LenderHawk analysis. Not affiliated with or endorsed by The Permanent Podcast.
Kelly walks through a seven-step hiring process Permanent Equity uses for professional-level roles inside portfolio companies. The episode emphasizes structured screening, competency-based interviews, in-person observation, reference checks, and the willingness to fire quickly when the fit is wrong.
Operators, ETA buyers, and small-business hiring managers who want a repeatable process for professional-level hiring instead of ad hoc interviews.
A job description should explain the competencies required, why the role matters, and how the role connects to revenue before any candidate outreach starts.
High-volume applicant pools need automated screening questions because no small-business manager can manually read hundreds of resumes.
A screening interview is most useful when it is short, calm, and built to determine fit early rather than to interrogate the candidate.
Competency interviews should be run by the person who will supervise the role or has done the job before, because hard-skill evaluation is role-specific.
Paid deliverables are best for roles with visible output, while brief unpaid assignments should stay under 30 minutes if they are used at all.
In-person interviews reveal how candidates behave in unstructured settings, including how they interact with staff and respond to unexpected events.

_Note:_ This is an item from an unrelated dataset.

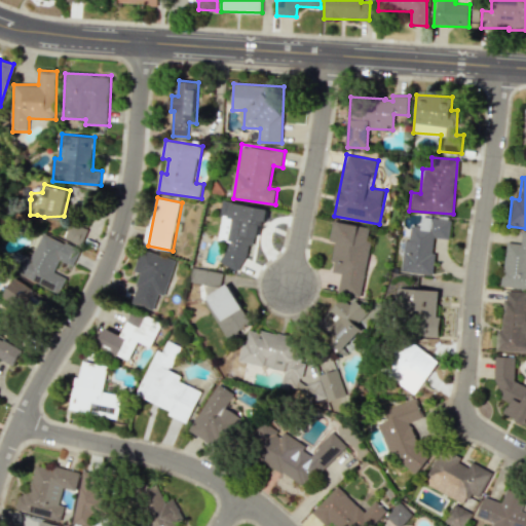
[(270,209),(233,203),(231,217),(224,216),(221,240),(231,242),(222,262),(240,271),(260,232),(261,225),(267,226),(270,209)]
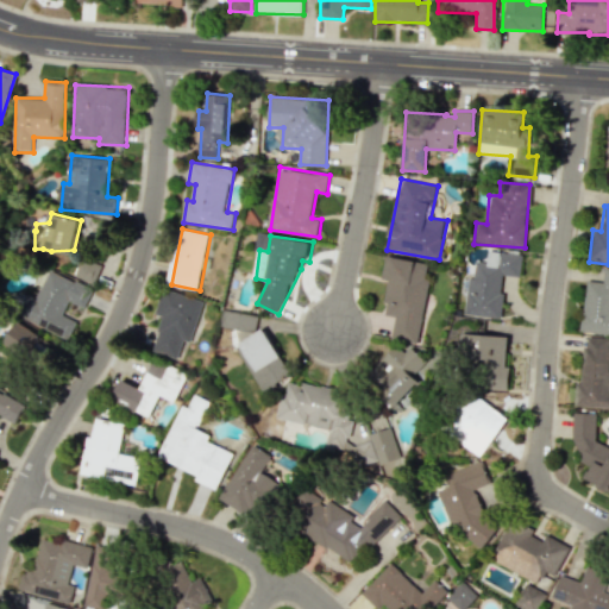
[(464,314),(500,319),(504,275),(520,277),(522,255),(488,250),(487,262),(476,261),(473,278),(469,277),(464,314)]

Reference checks are more useful when the candidate connects you to prior supervisors, because that increases the chance of getting real feedback.
A hiring process only works if managers are willing to admit they may have made a mistake and act quickly when a new hire is clearly wrong.
A candidate’s superpower sits at the overlap of what they enjoy doing, what they are good at, and what the business needs to succeed.
When to use: Use it when evaluating whether a candidate’s strengths align with the actual demands of the role.
The hiring playbook is organized into seven steps, with an eighth soft tip about being willing to fire quickly.
Kelly recaps the structure at the end of the episode.
The screening interview is typically 30 to 60 minutes long.
Kelly describes the first live interview round.
The in-person component usually lasts two to four hours.
Kelly explains the final interview stage and says it can be done by Zoom if remote.
For unpaid deliverables, Kelly recommends keeping the assignment under 30 minutes.
She warns against asking candidates to spend hours on free work unless it is paid.
For one managing editor search, five finalist candidates each spent two to four hours on one of three paid assignments.
Kelly uses Sarah G. Dub’s hiring process as an example.
Kelly says the Permanent Equity culture looks for four traits: adaptable, humble, curious, and kind.
She names the qualities she wants in successful portfolio-company hires.
The interview exercise uses the DISC assessment, and Kelly also mentions Myers-Briggs and Colby as alternatives.
Personality assessments come up as optional tools rather than screening filters.
Write the job description before sourcing candidates and make sure the hiring team agrees on what success in the role looks like.
Why: Shared clarity up front improves screening and keeps interviewers aligned on the real need.
Automate resume screening with a small set of knockout questions tied to must-have skills.
Why: A narrow question set quickly filters large applicant pools without consuming manager time.
Use a screening interview to establish tone, surface fit early, and stop the process fast when the match is poor.
Why: Early fit checks save time and create a better candidate experience.
Have the direct supervisor conduct the competency interview.
Why: That person is best positioned to evaluate hard skills and answer role-specific questions.
Use a paid deliverable when the role has a visible output, and keep any unpaid assignment very short.
Why: A candidate can demonstrate work product without being overburdened or exploited.
Include an unstructured in-person meal or off-site interaction in the process.
Why: Casual settings reveal how candidates behave with other people outside the interview room.
Ask candidates to connect you with former supervisors before reference calls.
Why: That makes it more likely you will actually reach the people who can give useful feedback.
After the hire, be willing to correct mistakes quickly instead of defending a bad decision.
Why: Sunk-cost attachment can keep a poor fit in place too long.
Kelly describes tripping and bleeding on a walk to dinner in Midtown Manhattan while meeting Peter from the Orbit network. Peter responded by helping her up, shifting plans to pizza, and showing kindness in an unscripted moment.
Lesson: Unstructured interactions reveal character more clearly than scripted interviews.
When Permanent Equity hired an accountant for a construction company, they screened for percentage-of-completion accounting and WIP experience. Candidates who lacked either skill were immediately eliminated.
Lesson: Knockout questions should target the exact domain-specific skills that matter in the role.
Johnny describes finding out that a critical specialized material was only stored in two places in the world and racing both supply paths simultaneously. He eventually identified the faster option, prioritized it, and later helped establish another reserve closer to the ship.
Lesson: Resourcefulness means mobilizing multiple options quickly and then improving the system after the crisis is solved.